The precious metals sector has just one standout performer this year, and that is palladium. Lately the market for that metal has gotten more than just hot. Developments there could have implications for the LBMA and the rickety fractional reserve system of inventory underpinning all of the physical precious metals markets.

Craig Hemke of the TF Metals Report was Money Metals’ podcast guest this past Friday. He has been watching the developments in palladium closely and gave an excellent summary of what's involved.

Palladium prices went parabolic once before. The price went from under $400 per ounce to $1,100/oz from late 1999 to early 2001. Then, just as quickly, the price crashed back below $400.

Palladium's move higher in recent months is reminiscent. It remains to be seen whether or not a price collapse will follow. Some of the underlying drivers are the same, some are not.

Russia May Not Save the Palladium Marketing This Time

Today, as in 2001, Russia is the world’s largest producer of the metal. Mines there contribute about 40% of the world supply.

The shortage 17 years ago was driven by demand. Automobile and truck manufacturers began using more of the metal in catalytic converters. It was a lower cost alternative to platinum.

When the market ran into shortage, Russians, under President Boris Yeltsin, rode to the rescue. They were willing and able to bring more physical metal to market.

The added supply turned the market around just in the nick of time. The LBMA and bullion banks got away with selling way more paper palladium than they could actually deliver.

Today, palladium inventory is once again in short supply. This time around, however, the paper sellers in London and in the COMEX may find themselves at the mercy of Vladimir Putin.

Russian relations aren't what they were in 2001. Palladium users may not get the same rescue as before, assuming Russian miners have stockpiles to deliver.

The bullion banks’ problem is starting to look serious.

For one thing, the lease rates for palladium have gone berserk. Bullion bankers and other short sellers often lease metal to hand over to counterparties standing for delivery on a contract. Until very recently, they could get that metal for less than one percent cost. Last week, that rate spiked to 22%.
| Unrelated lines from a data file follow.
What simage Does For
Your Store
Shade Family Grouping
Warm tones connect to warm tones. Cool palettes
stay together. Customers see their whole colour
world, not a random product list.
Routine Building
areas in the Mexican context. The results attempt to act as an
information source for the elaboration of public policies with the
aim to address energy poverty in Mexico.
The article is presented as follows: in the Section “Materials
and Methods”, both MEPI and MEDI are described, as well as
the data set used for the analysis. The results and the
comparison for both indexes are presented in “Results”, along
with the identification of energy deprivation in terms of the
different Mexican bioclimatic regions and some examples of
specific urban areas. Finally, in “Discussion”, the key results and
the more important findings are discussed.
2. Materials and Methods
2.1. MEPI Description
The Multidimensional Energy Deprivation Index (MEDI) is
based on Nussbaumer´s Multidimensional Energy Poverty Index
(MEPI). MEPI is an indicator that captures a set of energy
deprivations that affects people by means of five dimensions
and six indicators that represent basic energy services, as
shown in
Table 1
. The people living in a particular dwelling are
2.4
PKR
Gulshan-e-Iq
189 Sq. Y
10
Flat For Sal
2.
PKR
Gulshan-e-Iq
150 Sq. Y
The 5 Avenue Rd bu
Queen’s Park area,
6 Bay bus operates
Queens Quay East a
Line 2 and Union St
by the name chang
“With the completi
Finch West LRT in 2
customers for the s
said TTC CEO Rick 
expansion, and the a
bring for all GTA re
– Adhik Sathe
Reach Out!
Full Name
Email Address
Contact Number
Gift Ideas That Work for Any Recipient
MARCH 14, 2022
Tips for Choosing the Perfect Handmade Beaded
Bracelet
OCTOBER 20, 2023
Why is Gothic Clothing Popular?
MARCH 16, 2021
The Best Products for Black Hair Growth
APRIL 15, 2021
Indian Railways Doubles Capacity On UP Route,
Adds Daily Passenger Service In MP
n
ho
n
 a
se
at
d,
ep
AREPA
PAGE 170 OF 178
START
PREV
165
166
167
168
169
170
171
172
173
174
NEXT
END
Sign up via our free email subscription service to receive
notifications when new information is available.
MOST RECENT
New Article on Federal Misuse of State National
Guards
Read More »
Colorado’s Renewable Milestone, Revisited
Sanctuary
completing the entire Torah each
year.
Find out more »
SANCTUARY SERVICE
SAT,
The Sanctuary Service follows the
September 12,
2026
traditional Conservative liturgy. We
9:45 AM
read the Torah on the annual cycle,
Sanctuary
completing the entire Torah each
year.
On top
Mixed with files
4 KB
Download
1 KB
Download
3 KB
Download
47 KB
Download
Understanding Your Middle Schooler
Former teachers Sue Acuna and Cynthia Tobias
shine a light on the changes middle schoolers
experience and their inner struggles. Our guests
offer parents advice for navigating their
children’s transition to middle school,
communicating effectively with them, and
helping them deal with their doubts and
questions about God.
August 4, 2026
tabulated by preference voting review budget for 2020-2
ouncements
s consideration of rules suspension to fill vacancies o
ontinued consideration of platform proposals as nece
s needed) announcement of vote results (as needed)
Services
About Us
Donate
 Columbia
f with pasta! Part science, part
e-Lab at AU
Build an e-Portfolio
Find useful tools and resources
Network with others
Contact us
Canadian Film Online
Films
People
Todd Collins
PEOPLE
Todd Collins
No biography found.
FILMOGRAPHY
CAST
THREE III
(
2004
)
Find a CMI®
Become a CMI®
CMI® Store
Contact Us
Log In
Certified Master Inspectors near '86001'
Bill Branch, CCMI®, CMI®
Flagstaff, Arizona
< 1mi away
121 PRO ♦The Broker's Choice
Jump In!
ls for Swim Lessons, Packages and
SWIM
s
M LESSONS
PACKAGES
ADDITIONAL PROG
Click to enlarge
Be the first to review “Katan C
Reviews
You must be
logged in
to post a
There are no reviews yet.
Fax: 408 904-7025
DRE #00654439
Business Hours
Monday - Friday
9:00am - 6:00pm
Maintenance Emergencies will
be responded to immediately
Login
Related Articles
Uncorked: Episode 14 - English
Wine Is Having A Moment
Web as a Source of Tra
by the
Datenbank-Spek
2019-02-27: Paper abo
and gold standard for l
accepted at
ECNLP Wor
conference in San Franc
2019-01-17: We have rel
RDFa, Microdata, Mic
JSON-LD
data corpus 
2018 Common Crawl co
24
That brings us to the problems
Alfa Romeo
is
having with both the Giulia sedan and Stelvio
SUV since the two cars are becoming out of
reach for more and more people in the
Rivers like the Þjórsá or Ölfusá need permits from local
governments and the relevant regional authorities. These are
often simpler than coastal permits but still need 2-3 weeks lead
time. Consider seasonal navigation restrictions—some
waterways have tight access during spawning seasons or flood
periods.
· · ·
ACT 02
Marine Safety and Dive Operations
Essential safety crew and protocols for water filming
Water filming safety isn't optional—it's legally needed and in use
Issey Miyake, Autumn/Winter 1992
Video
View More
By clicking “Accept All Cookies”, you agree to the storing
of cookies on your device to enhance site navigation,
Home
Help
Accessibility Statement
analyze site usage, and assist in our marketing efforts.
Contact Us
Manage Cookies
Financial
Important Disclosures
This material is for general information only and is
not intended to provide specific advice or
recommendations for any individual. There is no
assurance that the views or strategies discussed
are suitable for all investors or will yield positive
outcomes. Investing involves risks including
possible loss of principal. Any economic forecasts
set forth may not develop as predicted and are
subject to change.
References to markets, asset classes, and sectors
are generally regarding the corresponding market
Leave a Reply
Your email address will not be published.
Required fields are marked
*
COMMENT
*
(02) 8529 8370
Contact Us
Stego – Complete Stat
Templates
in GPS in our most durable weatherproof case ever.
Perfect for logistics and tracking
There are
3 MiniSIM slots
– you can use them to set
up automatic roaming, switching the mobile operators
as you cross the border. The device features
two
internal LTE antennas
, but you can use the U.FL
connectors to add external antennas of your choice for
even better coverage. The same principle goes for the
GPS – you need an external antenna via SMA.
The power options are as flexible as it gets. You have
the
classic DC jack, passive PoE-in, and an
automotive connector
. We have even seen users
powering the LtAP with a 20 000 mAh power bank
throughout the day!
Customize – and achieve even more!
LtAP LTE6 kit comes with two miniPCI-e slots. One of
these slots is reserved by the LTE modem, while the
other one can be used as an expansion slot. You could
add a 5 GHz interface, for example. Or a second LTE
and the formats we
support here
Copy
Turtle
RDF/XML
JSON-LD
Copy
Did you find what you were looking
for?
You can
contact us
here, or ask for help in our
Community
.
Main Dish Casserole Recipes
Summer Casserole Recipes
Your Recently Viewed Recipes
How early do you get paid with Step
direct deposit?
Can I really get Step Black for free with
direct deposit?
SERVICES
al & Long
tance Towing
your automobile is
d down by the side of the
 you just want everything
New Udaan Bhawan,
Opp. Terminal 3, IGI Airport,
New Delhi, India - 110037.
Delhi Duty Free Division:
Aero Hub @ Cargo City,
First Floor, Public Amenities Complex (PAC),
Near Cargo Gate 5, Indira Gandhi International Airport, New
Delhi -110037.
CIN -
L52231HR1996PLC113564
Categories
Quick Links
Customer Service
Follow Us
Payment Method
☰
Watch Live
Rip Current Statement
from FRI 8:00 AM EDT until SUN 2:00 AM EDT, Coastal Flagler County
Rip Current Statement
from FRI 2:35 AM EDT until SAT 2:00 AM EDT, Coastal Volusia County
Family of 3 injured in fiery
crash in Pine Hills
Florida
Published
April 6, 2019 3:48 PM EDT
That is extraordinarily expensive, and it reflects the scarcity of physical palladium. The only reason a banker might pay such a rate is because he is over the barrel and has zero options outside of defaulting on his obligation.

Severe Shortages Lead to High Lease Rates, Backwardation

In conjunction with the surge in lease rates, the palladium market has moved into backwardation. It costs significantly more to buy metal on contracts offering delivery in the near future than it does to buy contracts with a longer maturation.

Normally the opposite is true when it comes to the precious metals. Investors buying a contract normally pay a premium to have the certainty of a fixed price today for metal to be delivered sometime well down the road.

Investors are paying big premiums (about $100/oz currently) to get contacts with offering metal for delivery now. The near-term price reflects a concern over whether promises to deliver palladium months from now can even be met.

Is the Palladium Situation a Dress Rehearsal for Gold & Silver?

Gold and silver bugs have long expected the bullion bankers will eventually put themselves in this kind of bind with the monetary metals. They have sold contracts representing something on the order of 100 ounces for every ounce of actual gold or silver sitting in exchange vaults.

That much leverage is bound to end in catastrophe, someday. All it will take is a collapse in confidence – the suspicion that paper will not and cannot be convertible for actual metal.

A failure to deliver in the relatively tiny palladium market could be the “canary in the coal mine” – a warning to investors in other precious metals. If there is a failure to deliver in LBMA palladium, it could shake confidence in the much larger markets for gold and silver.

The developing shortage in the silver market suggests that silver could be the next situation, followed by gold.